%%

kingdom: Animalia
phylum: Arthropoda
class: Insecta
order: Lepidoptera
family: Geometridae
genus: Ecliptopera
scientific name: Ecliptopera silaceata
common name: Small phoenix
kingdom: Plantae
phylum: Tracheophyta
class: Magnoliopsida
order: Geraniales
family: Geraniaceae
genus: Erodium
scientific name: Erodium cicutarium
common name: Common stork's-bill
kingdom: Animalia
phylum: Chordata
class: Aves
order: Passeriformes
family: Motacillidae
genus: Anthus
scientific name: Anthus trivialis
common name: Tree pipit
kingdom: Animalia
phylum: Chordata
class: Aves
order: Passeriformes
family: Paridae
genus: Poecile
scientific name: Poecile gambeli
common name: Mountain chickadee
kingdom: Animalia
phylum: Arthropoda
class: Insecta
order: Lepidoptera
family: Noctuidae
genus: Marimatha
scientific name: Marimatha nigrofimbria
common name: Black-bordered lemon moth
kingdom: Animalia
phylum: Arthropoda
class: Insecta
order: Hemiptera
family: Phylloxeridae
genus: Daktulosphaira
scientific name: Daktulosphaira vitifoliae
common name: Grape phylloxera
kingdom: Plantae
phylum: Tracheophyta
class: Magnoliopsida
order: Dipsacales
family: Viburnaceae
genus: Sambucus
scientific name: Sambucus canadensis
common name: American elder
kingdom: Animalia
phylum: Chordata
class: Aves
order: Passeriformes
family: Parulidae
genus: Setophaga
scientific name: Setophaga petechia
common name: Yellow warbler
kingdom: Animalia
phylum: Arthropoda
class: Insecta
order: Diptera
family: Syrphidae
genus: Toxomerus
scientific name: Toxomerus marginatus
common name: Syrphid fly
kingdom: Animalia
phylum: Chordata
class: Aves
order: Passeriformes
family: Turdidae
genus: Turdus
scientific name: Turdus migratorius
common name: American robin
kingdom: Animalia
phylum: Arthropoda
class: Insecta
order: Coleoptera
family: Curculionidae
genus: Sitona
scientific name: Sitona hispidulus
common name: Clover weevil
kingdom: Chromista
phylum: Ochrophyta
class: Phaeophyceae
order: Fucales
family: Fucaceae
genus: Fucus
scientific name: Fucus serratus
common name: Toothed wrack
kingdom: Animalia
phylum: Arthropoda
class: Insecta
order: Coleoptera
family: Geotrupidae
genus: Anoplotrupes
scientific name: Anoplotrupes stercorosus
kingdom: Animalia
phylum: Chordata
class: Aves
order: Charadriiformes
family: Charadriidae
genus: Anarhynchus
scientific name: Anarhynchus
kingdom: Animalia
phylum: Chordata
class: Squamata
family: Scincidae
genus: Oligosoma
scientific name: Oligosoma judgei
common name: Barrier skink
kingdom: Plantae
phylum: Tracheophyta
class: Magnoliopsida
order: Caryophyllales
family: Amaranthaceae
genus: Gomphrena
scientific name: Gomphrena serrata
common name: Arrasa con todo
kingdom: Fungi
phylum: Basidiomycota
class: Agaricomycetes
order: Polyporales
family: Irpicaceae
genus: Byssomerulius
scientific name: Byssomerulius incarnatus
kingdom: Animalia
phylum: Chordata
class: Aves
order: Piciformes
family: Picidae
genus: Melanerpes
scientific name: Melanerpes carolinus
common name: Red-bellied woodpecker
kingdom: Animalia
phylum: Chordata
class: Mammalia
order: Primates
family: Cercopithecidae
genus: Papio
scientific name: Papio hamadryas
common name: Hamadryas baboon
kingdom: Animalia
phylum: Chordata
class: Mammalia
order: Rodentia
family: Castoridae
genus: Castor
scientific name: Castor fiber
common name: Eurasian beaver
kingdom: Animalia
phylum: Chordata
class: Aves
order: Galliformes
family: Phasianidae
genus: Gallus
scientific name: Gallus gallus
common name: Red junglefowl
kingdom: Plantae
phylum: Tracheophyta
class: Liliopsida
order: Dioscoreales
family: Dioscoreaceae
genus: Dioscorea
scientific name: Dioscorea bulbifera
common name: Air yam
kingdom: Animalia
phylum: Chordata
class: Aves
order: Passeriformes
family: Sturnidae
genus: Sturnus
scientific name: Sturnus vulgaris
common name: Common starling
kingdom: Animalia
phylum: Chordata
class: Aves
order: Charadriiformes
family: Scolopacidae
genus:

%%

## What to produce:
Rewrite every line of the data above as a numbered list, leaving out any blank lines.

## Exercise answer:
1. kingdom: Animalia
2. phylum: Arthropoda
3. class: Insecta
4. order: Lepidoptera
5. family: Geometridae
6. genus: Ecliptopera
7. scientific name: Ecliptopera silaceata
8. common name: Small phoenix
9. kingdom: Plantae
10. phylum: Tracheophyta
11. class: Magnoliopsida
12. order: Geraniales
13. family: Geraniaceae
14. genus: Erodium
15. scientific name: Erodium cicutarium
16. common name: Common stork's-bill
17. kingdom: Animalia
18. phylum: Chordata
19. class: Aves
20. order: Passeriformes
21. family: Motacillidae
22. genus: Anthus
23. scientific name: Anthus trivialis
24. common name: Tree pipit
25. kingdom: Animalia
26. phylum: Chordata
27. class: Aves
28. order: Passeriformes
29. family: Paridae
30. genus: Poecile
31. scientific name: Poecile gambeli
32. common name: Mountain chickadee
33. kingdom: Animalia
34. phylum: Arthropoda
35. class: Insecta
36. order: Lepidoptera
37. family: Noctuidae
38. genus: Marimatha
39. scientific name: Marimatha nigrofimbria
40. common name: Black-bordered lemon moth
41. kingdom: Animalia
42. phylum: Arthropoda
43. class: Insecta
44. order: Hemiptera
45. family: Phylloxeridae
46. genus: Daktulosphaira
47. scientific name: Daktulosphaira vitifoliae
48. common name: Grape phylloxera
49. kingdom: Plantae
50. phylum: Tracheophyta
51. class: Magnoliopsida
52. order: Dipsacales
53. family: Viburnaceae
54. genus: Sambucus
55. scientific name: Sambucus canadensis
56. common name: American elder
57. kingdom: Animalia
58. phylum: Chordata
59. class: Aves
60. order: Passeriformes
61. family: Parulidae
62. genus: Setophaga
63. scientific name: Setophaga petechia
64. common name: Yellow warbler
65. kingdom: Animalia
66. phylum: Arthropoda
67. class: Insecta
68. order: Diptera
69. family: Syrphidae
70. genus: Toxomerus
71. scientific name: Toxomerus marginatus
72. common name: Syrphid fly
73. kingdom: Animalia
74. phylum: Chordata
75. class: Aves
76. order: Passeriformes
77. family: Turdidae
78. genus: Turdus
79. scientific name: Turdus migratorius
80. common name: American robin
81. kingdom: Animalia
82. phylum: Arthropoda
83. class: Insecta
84. order: Coleoptera
85. family: Curculionidae
86. genus: Sitona
87. scientific name: Sitona hispidulus
88. common name: Clover weevil
89. kingdom: Chromista
90. phylum: Ochrophyta
91. class: Phaeophyceae
92. order: Fucales
93. family: Fucaceae
94. genus: Fucus
95. scientific name: Fucus serratus
96. common name: Toothed wrack
97. kingdom: Animalia
98. phylum: Arthropoda
99. class: Insecta
100. order: Coleoptera
101. family: Geotrupidae
102. genus: Anoplotrupes
103. scientific name: Anoplotrupes stercorosus
104. kingdom: Animalia
105. phylum: Chordata
106. class: Aves
107. order: Charadriiformes
108. family: Charadriidae
109. genus: Anarhynchus
110. scientific name: Anarhynchus
111. kingdom: Animalia
112. phylum: Chordata
113. class: Squamata
114. family: Scincidae
115. genus: Oligosoma
116. scientific name: Oligosoma judgei
117. common name: Barrier skink
118. kingdom: Plantae
119. phylum: Tracheophyta
120. class: Magnoliopsida
121. order: Caryophyllales
122. family: Amaranthaceae
123. genus: Gomphrena
124. scientific name: Gomphrena serrata
125. common name: Arrasa con todo
126. kingdom: Fungi
127. phylum: Basidiomycota
128. class: Agaricomycetes
129. order: Polyporales
130. family: Irpicaceae
131. genus: Byssomerulius
132. scientific name: Byssomerulius incarnatus
133. kingdom: Animalia
134. phylum: Chordata
135. class: Aves
136. order: Piciformes
137. family: Picidae
138. genus: Melanerpes
139. scientific name: Melanerpes carolinus
140. common name: Red-bellied woodpecker
141. kingdom: Animalia
142. phylum: Chordata
143. class: Mammalia
144. order: Primates
145. family: Cercopithecidae
146. genus: Papio
147. scientific name: Papio hamadryas
148. common name: Hamadryas baboon
149. kingdom: Animalia
150. phylum: Chordata
151. class: Mammalia
152. order: Rodentia
153. family: Castoridae
154. genus: Castor
155. scientific name: Castor fiber
156. common name: Eurasian beaver
157. kingdom: Animalia
158. phylum: Chordata
159. class: Aves
160. order: Galliformes
161. family: Phasianidae
162. genus: Gallus
163. scientific name: Gallus gallus
164. common name: Red junglefowl
165. kingdom: Plantae
166. phylum: Tracheophyta
167. class: Liliopsida
168. order: Dioscoreales
169. family: Dioscoreaceae
170. genus: Dioscorea
171. scientific name: Dioscorea bulbifera
172. common name: Air yam
173. kingdom: Animalia
174. phylum: Chordata
175. class: Aves
176. order: Passeriformes
177. family: Sturnidae
178. genus: Sturnus
179. scientific name: Sturnus vulgaris
180. common name: Common starling
181. kingdom: Animalia
182. phylum: Chordata
183. class: Aves
184. order: Charadriiformes
185. family: Scolopacidae
186. genus:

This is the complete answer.